Sensitive data, once transferred should be placed in some kind of secure location including security measures. This could be research environment, such as a 'Safe Haven ‘or equivalent trusted secure platform. Depending on the storage method, this may need to be deployed/ set up beforehand so be sure to establish a need for this (or not) early on.
Following the Turing’s 'Safe Haven' Model of secure research environments, there are various security measures that can be implemented depending on the sensitivity of the contents. These can include restrictions on internet access, packages, and copy and paste functions from within the environment. The more restrictions in place from within the environment, the slower it will be for researchers to work on the project. It is therefore essential that only necessary measures are in place. Researchers and the data provider should agree beforehand on how sensitive the project is, as well as what security measures should be present.
# Ethics Assessment
In most academic institutions it is necessary for incoming projects to go through some kind of ethics application and approval process. Even if this is not a requirement, the ethics assessment principals should be applied to the project.
The ethics application and approval process should be integrated into the thinking about the project, rather than administrative box ticking. The ethics process is to be completed by the academics working on the project with scientific insight rather that research project managers.
Academics must collate the required information . If more information is required for a full ethics assessment, it is the academics responsibility to obtain this from collaborators.
The core ethical questions to be considered are below, the function of each is to identify risks and inform how the research plans to minimise or eliminate those risks regarding: :
* What the ethical implications of the project?
* How was the data collected?
* How was consent obtained for collecting the data?
* Will any issues of privacy & security arise from the project or resulting outputs?
* How does the project plan on keeping the data private & secure?
# Impact planning
It is important to consider what will happen post project so that the work doesn't end up in the drawer. This should be done as the project is being designed as it might influence tools used. Start with the end in mind so that when the project finishes, plan are in place to do it justice ensuring findings will be put to meaningful use.
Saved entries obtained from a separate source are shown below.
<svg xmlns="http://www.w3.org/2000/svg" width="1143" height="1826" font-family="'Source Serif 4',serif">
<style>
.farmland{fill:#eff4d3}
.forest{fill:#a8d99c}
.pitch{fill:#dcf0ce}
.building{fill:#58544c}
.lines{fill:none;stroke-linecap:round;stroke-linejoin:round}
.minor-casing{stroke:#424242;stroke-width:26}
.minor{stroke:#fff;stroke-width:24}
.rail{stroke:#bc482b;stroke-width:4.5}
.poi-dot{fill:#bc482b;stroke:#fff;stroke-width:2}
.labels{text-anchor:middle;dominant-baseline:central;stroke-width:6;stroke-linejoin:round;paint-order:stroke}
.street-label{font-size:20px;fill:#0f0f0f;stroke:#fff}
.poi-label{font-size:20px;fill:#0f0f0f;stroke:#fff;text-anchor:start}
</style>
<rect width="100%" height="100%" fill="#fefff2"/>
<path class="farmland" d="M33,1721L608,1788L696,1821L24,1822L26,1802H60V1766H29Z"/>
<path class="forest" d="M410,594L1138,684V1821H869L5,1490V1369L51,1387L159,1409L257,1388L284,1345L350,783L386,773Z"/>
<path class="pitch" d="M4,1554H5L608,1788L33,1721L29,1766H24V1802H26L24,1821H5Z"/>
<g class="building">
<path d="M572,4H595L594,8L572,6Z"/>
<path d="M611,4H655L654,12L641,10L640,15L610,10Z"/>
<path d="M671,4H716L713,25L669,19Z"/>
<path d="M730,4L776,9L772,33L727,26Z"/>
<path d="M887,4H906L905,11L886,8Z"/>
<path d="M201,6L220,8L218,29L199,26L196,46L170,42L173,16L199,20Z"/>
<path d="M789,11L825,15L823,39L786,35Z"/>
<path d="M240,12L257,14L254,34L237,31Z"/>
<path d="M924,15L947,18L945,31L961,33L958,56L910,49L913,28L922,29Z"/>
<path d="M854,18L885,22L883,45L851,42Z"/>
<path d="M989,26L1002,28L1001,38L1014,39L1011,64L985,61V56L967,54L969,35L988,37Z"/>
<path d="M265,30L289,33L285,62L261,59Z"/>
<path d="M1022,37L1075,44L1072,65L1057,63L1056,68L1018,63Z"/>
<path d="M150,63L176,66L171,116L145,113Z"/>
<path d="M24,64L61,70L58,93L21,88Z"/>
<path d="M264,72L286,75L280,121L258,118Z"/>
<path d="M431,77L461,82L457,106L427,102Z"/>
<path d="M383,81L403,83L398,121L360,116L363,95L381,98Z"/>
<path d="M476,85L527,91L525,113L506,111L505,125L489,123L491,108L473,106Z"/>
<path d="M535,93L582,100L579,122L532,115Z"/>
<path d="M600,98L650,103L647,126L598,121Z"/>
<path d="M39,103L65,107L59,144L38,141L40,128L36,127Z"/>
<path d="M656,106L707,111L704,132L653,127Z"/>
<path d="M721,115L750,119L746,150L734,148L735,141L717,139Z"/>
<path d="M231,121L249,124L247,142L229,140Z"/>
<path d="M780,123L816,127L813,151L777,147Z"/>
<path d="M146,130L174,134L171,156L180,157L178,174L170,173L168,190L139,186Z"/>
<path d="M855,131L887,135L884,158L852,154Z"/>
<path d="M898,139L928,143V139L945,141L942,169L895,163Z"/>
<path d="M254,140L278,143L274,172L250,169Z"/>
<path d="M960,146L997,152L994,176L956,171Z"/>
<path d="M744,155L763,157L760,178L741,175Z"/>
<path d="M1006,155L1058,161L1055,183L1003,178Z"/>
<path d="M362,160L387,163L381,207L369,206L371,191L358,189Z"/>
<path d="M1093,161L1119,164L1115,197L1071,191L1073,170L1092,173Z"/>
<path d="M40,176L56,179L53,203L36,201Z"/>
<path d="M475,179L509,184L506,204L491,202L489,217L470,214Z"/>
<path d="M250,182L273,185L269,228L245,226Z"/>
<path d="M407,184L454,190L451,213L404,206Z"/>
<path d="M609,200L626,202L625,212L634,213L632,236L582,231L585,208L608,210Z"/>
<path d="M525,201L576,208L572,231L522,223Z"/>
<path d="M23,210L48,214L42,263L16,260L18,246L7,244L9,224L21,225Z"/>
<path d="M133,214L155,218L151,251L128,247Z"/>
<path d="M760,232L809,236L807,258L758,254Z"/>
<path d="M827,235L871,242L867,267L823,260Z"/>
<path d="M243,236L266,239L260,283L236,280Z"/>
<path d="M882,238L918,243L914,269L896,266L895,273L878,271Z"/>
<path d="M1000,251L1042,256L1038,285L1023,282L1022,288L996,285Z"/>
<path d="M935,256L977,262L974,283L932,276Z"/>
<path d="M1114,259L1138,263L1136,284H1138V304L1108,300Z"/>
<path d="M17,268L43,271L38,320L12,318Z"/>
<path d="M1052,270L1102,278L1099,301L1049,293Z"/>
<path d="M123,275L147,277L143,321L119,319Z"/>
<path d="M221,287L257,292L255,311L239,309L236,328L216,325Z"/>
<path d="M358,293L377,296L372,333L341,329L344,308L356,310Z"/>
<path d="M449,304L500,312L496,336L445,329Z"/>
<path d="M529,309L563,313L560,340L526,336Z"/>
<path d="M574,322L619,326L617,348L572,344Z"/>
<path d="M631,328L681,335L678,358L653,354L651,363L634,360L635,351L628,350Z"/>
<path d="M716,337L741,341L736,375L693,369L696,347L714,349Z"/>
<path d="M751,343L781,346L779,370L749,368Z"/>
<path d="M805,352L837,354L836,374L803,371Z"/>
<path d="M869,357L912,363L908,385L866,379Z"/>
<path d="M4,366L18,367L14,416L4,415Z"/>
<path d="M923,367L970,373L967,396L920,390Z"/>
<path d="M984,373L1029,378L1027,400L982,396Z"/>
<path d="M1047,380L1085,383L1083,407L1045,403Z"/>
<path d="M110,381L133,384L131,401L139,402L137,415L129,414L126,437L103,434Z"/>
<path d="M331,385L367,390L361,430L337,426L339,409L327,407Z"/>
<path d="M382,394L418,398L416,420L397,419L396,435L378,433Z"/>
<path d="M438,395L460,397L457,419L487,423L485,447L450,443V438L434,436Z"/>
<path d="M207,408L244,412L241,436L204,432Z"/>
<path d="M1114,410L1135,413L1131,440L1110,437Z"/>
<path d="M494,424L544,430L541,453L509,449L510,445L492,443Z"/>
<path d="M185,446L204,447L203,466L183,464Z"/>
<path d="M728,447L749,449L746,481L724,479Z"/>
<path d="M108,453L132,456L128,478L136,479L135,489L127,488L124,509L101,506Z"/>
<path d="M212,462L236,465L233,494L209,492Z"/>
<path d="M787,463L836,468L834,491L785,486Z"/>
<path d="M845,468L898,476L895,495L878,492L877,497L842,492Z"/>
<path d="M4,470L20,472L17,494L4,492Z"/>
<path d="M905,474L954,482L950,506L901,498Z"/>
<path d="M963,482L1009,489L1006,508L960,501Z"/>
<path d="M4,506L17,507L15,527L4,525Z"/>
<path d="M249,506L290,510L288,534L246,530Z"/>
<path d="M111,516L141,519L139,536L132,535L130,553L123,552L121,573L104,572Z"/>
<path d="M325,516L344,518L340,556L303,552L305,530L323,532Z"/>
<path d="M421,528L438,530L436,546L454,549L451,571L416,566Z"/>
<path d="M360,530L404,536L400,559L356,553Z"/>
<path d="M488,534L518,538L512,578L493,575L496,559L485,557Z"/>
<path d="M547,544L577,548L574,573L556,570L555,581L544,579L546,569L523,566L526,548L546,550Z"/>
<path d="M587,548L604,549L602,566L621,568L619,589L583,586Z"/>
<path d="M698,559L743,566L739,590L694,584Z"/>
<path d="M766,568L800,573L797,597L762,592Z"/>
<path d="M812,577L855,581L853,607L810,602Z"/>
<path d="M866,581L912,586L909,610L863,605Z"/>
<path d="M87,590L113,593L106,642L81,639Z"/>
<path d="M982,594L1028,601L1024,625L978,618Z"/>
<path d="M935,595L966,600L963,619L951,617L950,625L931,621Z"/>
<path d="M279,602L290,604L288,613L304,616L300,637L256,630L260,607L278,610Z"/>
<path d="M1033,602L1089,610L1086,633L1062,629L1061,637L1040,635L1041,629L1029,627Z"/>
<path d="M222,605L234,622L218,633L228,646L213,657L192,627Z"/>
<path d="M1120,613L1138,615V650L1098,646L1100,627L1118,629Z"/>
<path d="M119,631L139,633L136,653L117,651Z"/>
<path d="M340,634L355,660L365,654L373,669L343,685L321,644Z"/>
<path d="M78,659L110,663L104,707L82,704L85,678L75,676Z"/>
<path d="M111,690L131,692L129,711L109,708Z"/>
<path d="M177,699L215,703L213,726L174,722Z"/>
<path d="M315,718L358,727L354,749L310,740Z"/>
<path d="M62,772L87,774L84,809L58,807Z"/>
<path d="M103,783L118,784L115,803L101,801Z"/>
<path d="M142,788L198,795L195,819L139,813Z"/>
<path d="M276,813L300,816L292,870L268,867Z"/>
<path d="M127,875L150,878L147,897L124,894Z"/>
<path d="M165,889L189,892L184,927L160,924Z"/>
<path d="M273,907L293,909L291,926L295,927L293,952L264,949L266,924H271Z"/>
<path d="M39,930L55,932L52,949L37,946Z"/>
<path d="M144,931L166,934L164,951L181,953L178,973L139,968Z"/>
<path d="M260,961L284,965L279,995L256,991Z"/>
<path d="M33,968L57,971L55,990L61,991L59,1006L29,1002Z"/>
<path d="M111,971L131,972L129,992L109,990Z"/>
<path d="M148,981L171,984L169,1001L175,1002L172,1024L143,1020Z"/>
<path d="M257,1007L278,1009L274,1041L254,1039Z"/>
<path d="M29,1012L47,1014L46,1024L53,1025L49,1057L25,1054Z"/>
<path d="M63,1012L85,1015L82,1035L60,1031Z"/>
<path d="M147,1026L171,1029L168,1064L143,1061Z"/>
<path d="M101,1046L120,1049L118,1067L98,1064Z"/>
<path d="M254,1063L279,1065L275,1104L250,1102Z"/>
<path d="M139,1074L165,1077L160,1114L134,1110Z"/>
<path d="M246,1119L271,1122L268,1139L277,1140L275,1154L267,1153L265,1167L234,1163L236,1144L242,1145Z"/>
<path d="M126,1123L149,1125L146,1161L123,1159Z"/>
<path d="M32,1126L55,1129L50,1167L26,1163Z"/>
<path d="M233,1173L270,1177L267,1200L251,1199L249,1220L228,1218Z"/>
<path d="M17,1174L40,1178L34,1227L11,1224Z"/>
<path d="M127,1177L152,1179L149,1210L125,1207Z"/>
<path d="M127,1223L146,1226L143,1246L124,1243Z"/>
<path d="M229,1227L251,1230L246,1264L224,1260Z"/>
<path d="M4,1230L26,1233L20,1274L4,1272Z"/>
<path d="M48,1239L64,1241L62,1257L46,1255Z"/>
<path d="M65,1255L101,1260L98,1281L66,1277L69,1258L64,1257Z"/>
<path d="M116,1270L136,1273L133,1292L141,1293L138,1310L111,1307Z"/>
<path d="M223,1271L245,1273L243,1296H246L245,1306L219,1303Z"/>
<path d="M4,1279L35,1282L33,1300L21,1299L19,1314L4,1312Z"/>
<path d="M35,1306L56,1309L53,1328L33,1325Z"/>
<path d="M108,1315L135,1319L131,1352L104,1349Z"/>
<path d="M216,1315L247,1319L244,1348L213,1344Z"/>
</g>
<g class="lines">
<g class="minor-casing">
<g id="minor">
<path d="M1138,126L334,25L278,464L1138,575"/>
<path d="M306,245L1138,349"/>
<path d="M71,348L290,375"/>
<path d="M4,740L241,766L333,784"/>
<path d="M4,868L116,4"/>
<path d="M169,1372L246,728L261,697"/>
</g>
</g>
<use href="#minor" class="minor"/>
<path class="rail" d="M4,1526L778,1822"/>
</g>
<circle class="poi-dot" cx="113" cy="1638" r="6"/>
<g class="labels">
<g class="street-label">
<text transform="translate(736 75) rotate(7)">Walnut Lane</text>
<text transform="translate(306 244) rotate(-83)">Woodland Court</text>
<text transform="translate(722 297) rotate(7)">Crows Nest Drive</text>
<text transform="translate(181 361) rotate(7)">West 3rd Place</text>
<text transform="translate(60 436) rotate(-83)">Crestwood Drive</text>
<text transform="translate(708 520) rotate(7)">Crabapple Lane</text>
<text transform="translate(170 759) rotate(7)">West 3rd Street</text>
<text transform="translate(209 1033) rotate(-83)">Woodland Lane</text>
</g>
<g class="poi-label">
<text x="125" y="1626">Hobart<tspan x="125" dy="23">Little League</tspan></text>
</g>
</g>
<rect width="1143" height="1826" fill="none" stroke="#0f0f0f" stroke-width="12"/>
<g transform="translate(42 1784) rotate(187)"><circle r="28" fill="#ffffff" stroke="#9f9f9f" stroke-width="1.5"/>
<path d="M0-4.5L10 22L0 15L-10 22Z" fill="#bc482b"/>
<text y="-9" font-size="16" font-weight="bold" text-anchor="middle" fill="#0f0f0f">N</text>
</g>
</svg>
Channels for ensuring longevity might include:
* Planning follow on projects, could the work undertaken lead on to a bigger follow on project? If so, who might this be relevant to, are there relevant research groups or academics that could be approached?
* Publishing, can the work be published after the project is complete? If the project contains sensitive information and data, can a version be published that omits the sensitive information? This will maximise impact to the scientific research community. But be careful that redaction does not alter the overall narrative. Again, a consideration at project proposal stage.
* Exposure, how will the work be published to reach the widest audience, are there relevant newsletters or bulletins that it could be included in? Or social media groups that the work could be shared via?
* Formatting, if the work or code can be shared, could the format be designed so that it is a compatible as possible with a wide audience. For example by using widely used and accessible tools rather than specific paid for versions.